Nestle’s year-to-date net profit declined by 15% to 5 billion Swiss francs ($5.04 billion), and earnings per share decreased 12% to 1.68 billion Swiss francs ($1.69 billion). Prior-year profit benefitted from the sale of the U.S. confectionery business.
Half-year sales increased 3.5% to 45.5 billion Swiss francs ($45.84 billion) from 43.9 billion Swiss francs in the prior-year period.
Organic sales growth was 3.6%.
Underlying trading operating profit advanced 10% to 7.8 billion Swiss francs ($7.86 billion). Underlying earnings per share increased by 15.7% in constant currency and by 14.6% on a reported basis.
The company’s portfolio management activities are on track, according to management, with the divestment of the Nestle Skin Health business expected to be completed in the second half of 2019 for an agreed price of 10.2 billion Swiss francs ($10.28 billion). The strategic review of the Herta charcuterie business remains ongoing and is expected to be completed in late 2019.
In Zone Americas, first-half underlying trading operating profit was 3 billion Swiss francs ($3.02 billion), up 11% from 2.7 billion Swiss francs in the year-ago period. The improvement was driven by pricing, structural cost reductions and portfolio management, which more than offset cost increases from commodity inflation, Mr. Schneider said.
Zone Americas sales rose 11% to 15.7 billion Swiss francs ($15.82 billion) from 14.2 billion Swiss francs. Organic growth increased to 3.9%.
“The largest contributor remains Purina Petcare, which had increased pricing and continued to see strong momentum in e-commerce and in premium brands,” Mr. Schneider said. “Beverages, including Starbucks, Coffeemate creamers and Nescafe, had mid-single-digit growth. Innovation and better execution supported growth in frozen food. There was strong momentum in ice cream and pizza in the second quarter, which was achieved alongside the announced transition to a warehouse distribution model.”
Management confirmed its full-year guidance. Organic sales growth is expected to be around 3.5%, and underlying earnings per share in constant currency and capital efficiency are expected to increase, the company said.

DATA FOR THIS EXERCISE:
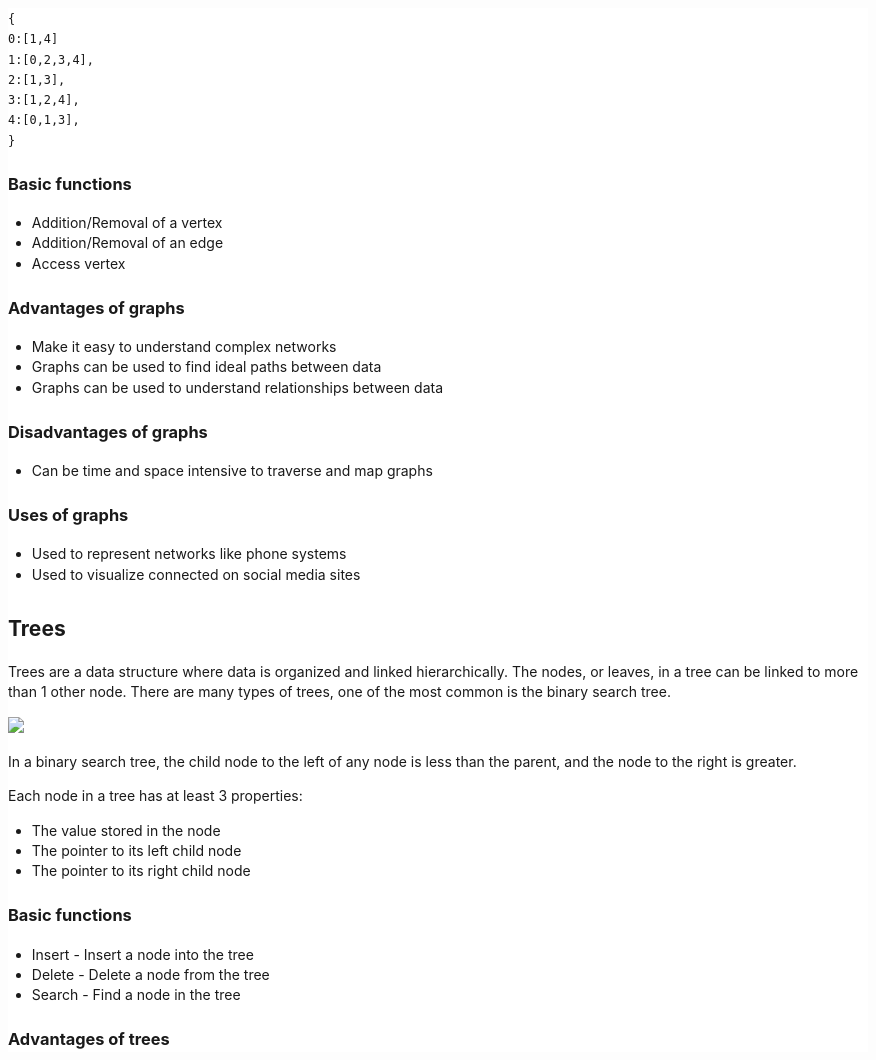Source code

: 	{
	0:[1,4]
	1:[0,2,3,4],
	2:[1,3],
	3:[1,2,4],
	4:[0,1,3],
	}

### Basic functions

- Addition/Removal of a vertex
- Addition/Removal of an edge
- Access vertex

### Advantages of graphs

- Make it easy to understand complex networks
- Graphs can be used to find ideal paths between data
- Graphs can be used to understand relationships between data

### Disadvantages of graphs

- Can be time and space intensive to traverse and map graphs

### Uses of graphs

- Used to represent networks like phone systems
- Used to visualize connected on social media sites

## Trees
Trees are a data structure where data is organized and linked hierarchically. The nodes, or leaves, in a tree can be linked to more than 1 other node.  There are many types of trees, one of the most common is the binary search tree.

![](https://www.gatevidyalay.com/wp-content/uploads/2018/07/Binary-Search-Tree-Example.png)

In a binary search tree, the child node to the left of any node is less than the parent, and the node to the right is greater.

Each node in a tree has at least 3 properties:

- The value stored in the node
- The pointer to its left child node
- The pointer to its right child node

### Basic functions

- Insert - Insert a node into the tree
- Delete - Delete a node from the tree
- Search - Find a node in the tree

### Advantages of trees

TASKS TO COMPLETE:
(1) According to the excerpt on Nestle's half-year results, what price was agreed for the sale of the Nestle Skin Health business?
(2) From the records, copy out the lines starting with the line that contains "### Disadvantages of graphs" and continuing through the line that contains "Trees are a", with both of those lines included.

SOLUTIONS BELOW:
(1) 10.2 billion Swiss francs ($10.28 billion).

(2)
### Disadvantages of graphs

- Can be time and space intensive to traverse and map graphs

### Uses of graphs

- Used to represent networks like phone systems
- Used to visualize connected on social media sites

## Trees
Trees are a data structure where data is organized and linked hierarchically. The nodes, or leaves, in a tree can be linked to more than 1 other node.  There are many types of trees, one of the most common is the binary search tree.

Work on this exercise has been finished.